Let me explain at the outset that I am not against this per se: I fully believe that eating meat and killing animals is ethical and allowable. Personally, I dislike it. I rarely eat meat and never would given my own choice. My love for animals and fierce instinct for the preservation of life mean that I could never be a farmer. Last night at the dinner table when everybody was discussing the joys of the various cuts of meat that resulted from the recent slaughter of the pigs, all I could think about was those hilarious four gamboling up and down their outdoor pen in the gentle evening sunlight, snorting and whirling and kicking up their heels. Not for me, this life: too raw, bloody, and realistic.
The particular discussion that arose last night surrounded one of the turkeys. Several months before, a brood of about seventeen wee fuzzy peeping things arrived in a small ventilated box, via US mail. The box was stamped with all the appropriate warnings about containing live animals and This Way Up. Who would have thought that chicks could be transported in the post? But when we opened the box, there they were. Most of them had survived their harrowing two-day journey from somewhere out west, sans food and water. Sadly a few had died and, weakened by the trauma, a few more followed them in the succeeding days. Finally, we were left with only twelve.
It soon became apparent that one of them was different. A couple of the babies had been blind and visibly weak, but had quickly died. This one somehow survived. But as it grew it became more and more obvious that it would never be like the others. It was about half the size they were, and never caught up. One eye bulged out surrealistically from its head in a translucent globe; the other was small and shrunken into its skull, giving it a comically old-man appearance. The whole head had a slightly cockeyed look, as if it had been squashed in the shell. When it looked at you, it looked with its head pulled to one side, peering at you out of the shrunken eye. From observation we learned that this eye was only partially sighted. The large eye was completely blind.

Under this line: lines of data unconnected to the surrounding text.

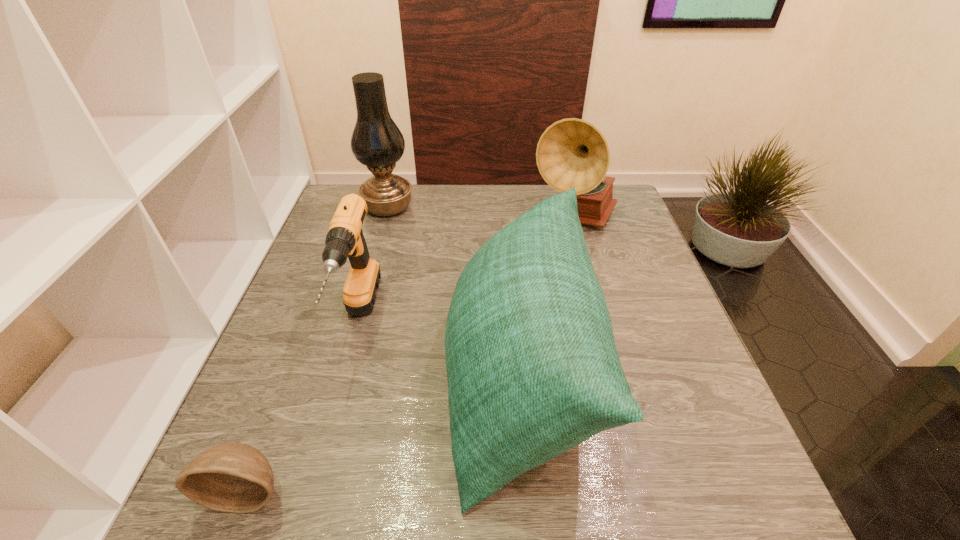
Find the location of `vacant point located between the fourth tallest object and the cushion`. vacant point located between the fourth tallest object and the cushion is located at coordinates (439, 348).

The width and height of the screenshot is (960, 540). I want to click on vacant area that lies between the oil lamp and the phonograph record, so click(481, 214).

This screenshot has width=960, height=540. I want to click on free space between the cushion and the bowl, so click(384, 435).

Image resolution: width=960 pixels, height=540 pixels. I want to click on free area in between the shortest object and the oil lamp, so pos(318,349).

Identify the location of vacant area that lies between the oil lamp and the bowl. (318, 349).

The width and height of the screenshot is (960, 540). In order to click on vacant point located between the cushion and the fourth tallest object in this screenshot , I will do `click(439, 348)`.

Locate an element on the screen. vacant point located between the cushion and the oil lamp is located at coordinates (454, 292).

Identify the location of object that ranks as the third closest to the oil lamp. (572, 152).

Point out which object is positioned as the second nearest to the bowl. Please provide its 2D coordinates. Your answer should be formatted as a tuple, i.e. [(x, y)], where the tuple contains the x and y coordinates of a point satisfying the conditions above.

[(532, 367)]

Locate an element on the screen. This screenshot has width=960, height=540. free space that satisfies the following two spatial constraints: 1. on the horn of the phonograph record; 2. on the front-facing side of the cushion is located at coordinates (617, 377).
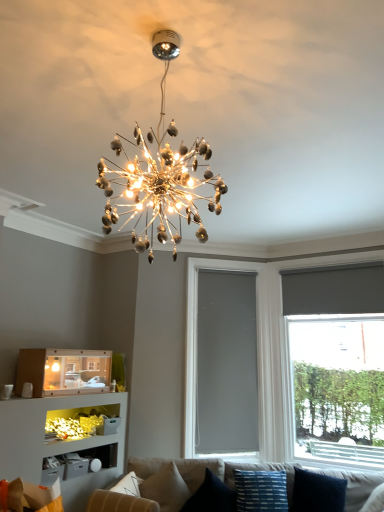
Question: Should I look upward or downward to see matte gray roller shade at right?

Choices:
 (A) up
 (B) down

Answer: (B)

Question: Is beige fabric couch at lower center positioned behind matte gray roller shade at right?

Choices:
 (A) no
 (B) yes

Answer: (A)

Question: Considering the relative positions of beige fabric couch at lower center and matte gray roller shade at right in the image provided, is beige fabric couch at lower center to the right of matte gray roller shade at right from the viewer's perspective?

Choices:
 (A) no
 (B) yes

Answer: (A)

Question: Does beige fabric couch at lower center appear on the left side of matte gray roller shade at right?

Choices:
 (A) yes
 (B) no

Answer: (A)

Question: From the image's perspective, is beige fabric couch at lower center above matte gray roller shade at right?

Choices:
 (A) no
 (B) yes

Answer: (A)

Question: Is there a large distance between beige fabric couch at lower center and matte gray roller shade at right?

Choices:
 (A) yes
 (B) no

Answer: (A)

Question: From a real-world perspective, is beige fabric couch at lower center over matte gray roller shade at right?

Choices:
 (A) no
 (B) yes

Answer: (A)

Question: Is beige fabric couch at lower center shorter than gray matte window screen at center?

Choices:
 (A) yes
 (B) no

Answer: (A)

Question: Would you say beige fabric couch at lower center is outside gray matte window screen at center?

Choices:
 (A) yes
 (B) no

Answer: (A)

Question: Can you confirm if beige fabric couch at lower center is taller than gray matte window screen at center?

Choices:
 (A) no
 (B) yes

Answer: (A)

Question: Can you confirm if beige fabric couch at lower center is smaller than gray matte window screen at center?

Choices:
 (A) no
 (B) yes

Answer: (A)

Question: Is gray matte window screen at center located within beige fabric couch at lower center?

Choices:
 (A) no
 (B) yes

Answer: (A)

Question: Can you confirm if beige fabric couch at lower center is positioned to the left of gray matte window screen at center?

Choices:
 (A) no
 (B) yes

Answer: (B)

Question: Can you confirm if matte gray roller shade at right is thinner than blue striped fabric pillow at lower center, which is counted as the 3th pillow, starting from the left?

Choices:
 (A) yes
 (B) no

Answer: (A)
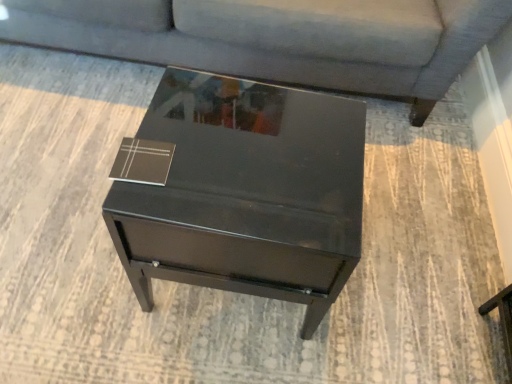
Image resolution: width=512 pixels, height=384 pixels. I want to click on spots to the right of brown leather book at upper left, so click(x=225, y=167).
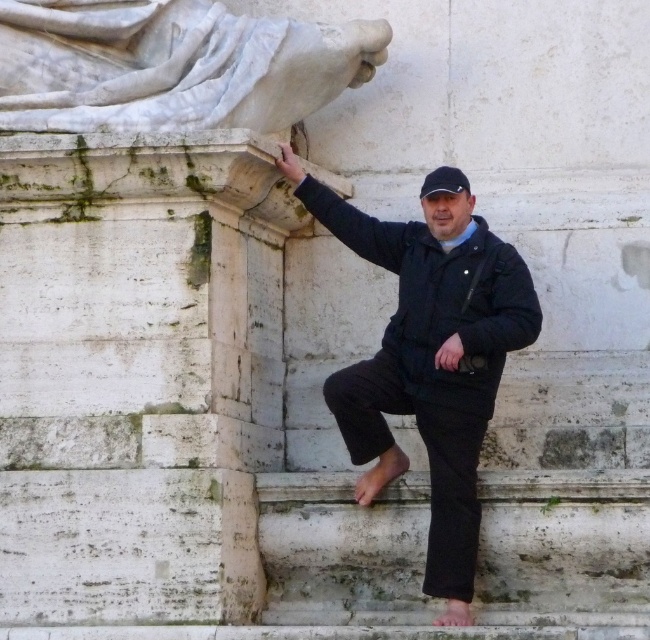
How distant is white marble statue at upper left from black fabric baseball hat at upper center?

A distance of 8.29 meters exists between white marble statue at upper left and black fabric baseball hat at upper center.

Which is behind, point (20, 68) or point (426, 182)?

The point (426, 182) is behind.

Which is in front, point (313, 72) or point (424, 188)?

Point (424, 188)

Locate an element on the screen. The width and height of the screenshot is (650, 640). white marble statue at upper left is located at coordinates (170, 65).

Does black matte jacket at center have a smaller size compared to black fabric baseball hat at upper center?

No.

The image size is (650, 640). What do you see at coordinates (430, 360) in the screenshot?
I see `black matte jacket at center` at bounding box center [430, 360].

Does point (436, 532) come in front of point (462, 180)?

Yes.

Where is `black matte jacket at center`? The image size is (650, 640). black matte jacket at center is located at coordinates (430, 360).

Between black matte jacket at center and white marble statue at upper left, which one is positioned higher?

Positioned higher is white marble statue at upper left.

Can you confirm if black matte jacket at center is positioned above white marble statue at upper left?

No.

Identify the location of black matte jacket at center. (430, 360).

Find the location of a particular element. The width and height of the screenshot is (650, 640). black matte jacket at center is located at coordinates (430, 360).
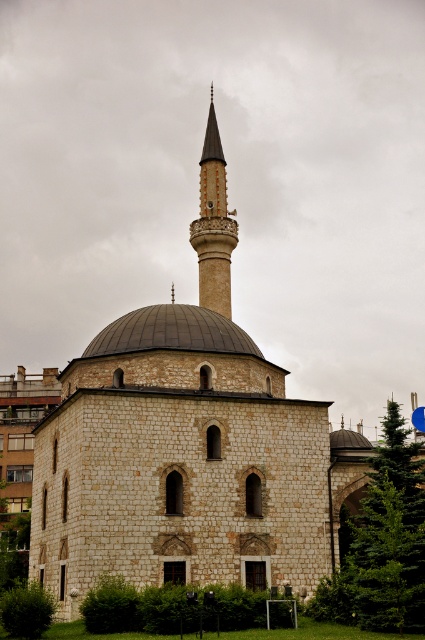
Question: Which of the following is the closest to the observer?

Choices:
 (A) dark gray stone dome at center
 (B) smooth beige minaret at upper center

Answer: (A)

Question: Is dark gray stone dome at center smaller than smooth beige minaret at upper center?

Choices:
 (A) no
 (B) yes

Answer: (B)

Question: Can you confirm if dark gray stone dome at center is positioned to the left of smooth beige minaret at upper center?

Choices:
 (A) no
 (B) yes

Answer: (B)

Question: Is dark gray stone dome at center positioned in front of smooth beige minaret at upper center?

Choices:
 (A) no
 (B) yes

Answer: (B)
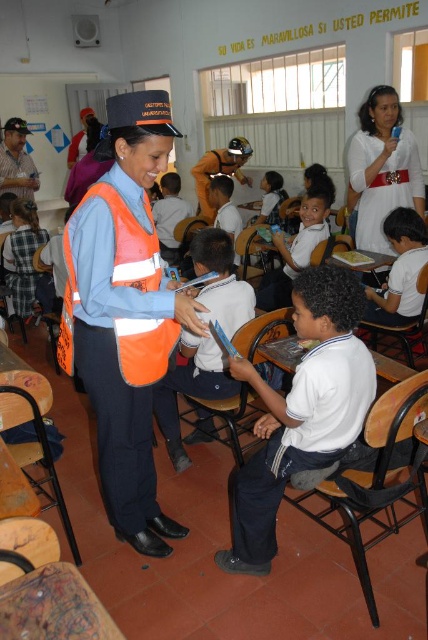
Question: Does orange reflective safety vest at center have a lesser width compared to white matte shirt at lower right?

Choices:
 (A) no
 (B) yes

Answer: (A)

Question: Among these points, which one is farthest from the camera?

But somehow that made this turkey endearing. As the others grew large and bold and fat and sassy, this one was left behind. It wandered feebly around its pen to get food and water, and in the large group of vigorous and curious birds, always looked lost. It seemed to be in its own little world which only incidentally interacted with the others. When poles were inserted into the walls for the turkeys to roost at night, this little one didn't stand a chance of hopping up with the others. Once, I put it onto the roost and its feet tenuously and then firmly gripped the pole. But soon I came back and it was back on the ground: its sightless eyes could not cope with being that far off the ground, with that much uncertainty.
When it was held, it "peep-peeped" in the gentle, burbling, querulous, half-alarmed way that young turkeys have. Stroked, it would gradually doze off: head drooping more and more till it finally fell fast asleep. Put back down on the sawdust, its legs would collapse and it would nap. It loved its neck stroked: it would extend its head high in the air, eyes closed ecstatically.
I suppose it was my fault getting attached to it. But something in me is drawn to the weak and the outcast. My landlady asked me today if I identified with it. I didn't know what to answer.
So, we are currently trying to find a home for it. My landlady knows of a refuge for handicapped birds, and of another farm which has taken animals from her before. So I hope poor Beebles (for that is what I christened it, after the noise it makes) will survive to live yet many more happy turkey years scratching for its food and turning around and around in the bewildered little circles it does when it is trying to get away from something. Yes, I suppose I do identify with it. And much as I know it is foolish, I can't bear to have its life cut short.